Military service runs in Lemay's family. He is a 26-year veteran.

He's one of the people who built the crosses by hand in North Rustico.

"I'm trying not to put the emphasis on me, but the emphasis on the whole thing," he said. "It's not about me. It's about these people.

"How touching it is, people coming in. There was a fairly old gentleman here ... and he had his name and his brother's name and it was up there, so right there to me, my job was was done."

The project was organized by the Knights of Columbus in North Rustico along with the town. Each cross represents someone from the area who served in Canada's military.

The goal is to recognize veterans in the community, said James Donnelly, grand knight with the Knights of Columbus.

Travis Kingdon/CBC
Travis Kingdon/CBC

"It's a very powerful visual representation of the people who serve from this area," he said.

"I think that everybody recognizes that when you serve in the Forces, you give a piece of your life away for our country. And people just want recognition. And I think that does bring comfort."

Each cross stands about six inches tall and every one has a person's name on it.

As far back as the Boer War

To find all of those names, the Knights of Columbus searched through records from churches and schools. They visited places where plaques are dedicated to veterans in North Rustico, Rustico and the Hope River areas.

The people they found served from the Boer War to the Korean War. There were peacekeepers as well as people in the reserves or the merchant marine.

"I feel proud about the whole thing," said Lemay.

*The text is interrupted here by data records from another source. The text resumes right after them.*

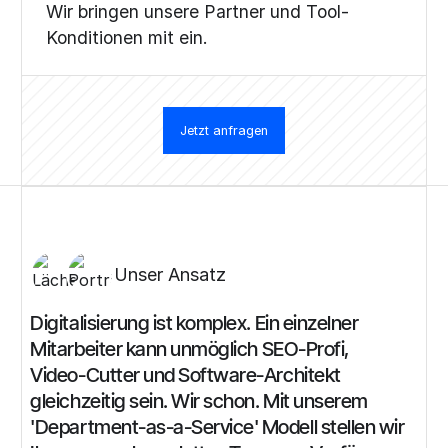
Wir bringen unsere Partner und Tool-
Konditionen mit ein.
Jetzt anfragen
Unser Ansatz
Digitalisierung
ist
komplex.
Ein
einzelner
Mitarbeiter
kann
unmöglich
SEO-Profi,
Video-Cutter
und
Software-Architekt
gleichzeitig
sein.
Wir
schon.
Mit
unserem
'Department-as-a-Service'
Modell
stellen
wir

Lemay hopes it reminds people how fortunate they are.

Travis Kingdon/CBC
Travis Kingdon/CBC

"We are very, very lucky in this country. We have everything that we need and we still seem to be complaining sometime," he said.

Les Standen, deputy mayor of North Rustico, said to see the number of people who served in conflicts speaks to the character of the area.

"It shows what the heart of the people in this area is, when that many people served," he said.

'Brought comfort to a lot of people'

Standen said he often hears stories from the community about those who served, but this has brought those memories back up to the surface.

"People start to talk more," he said. "Just this morning, we were talking about stories of where this gentleman had served and about his relatives that have served. So it really does percolate, you know, enthusiasm and remembrance and pride in people."

Travis Kingdon/CBC
Travis Kingdon/CBC

The town isn't holding a large Remembrance Day ceremony. But Standen said he thinks the display will play an important in the community's remembrance.

"I think it's brought comfort to a lot of people. And we've already seen a number of people day after day since it was put up, coming by, taking pictures," he said.

On Nov. 11, the community is inviting people to come to the cenotaph and walk across the boardwalk, lay a wreath and pay their respects to those represented by the crosses.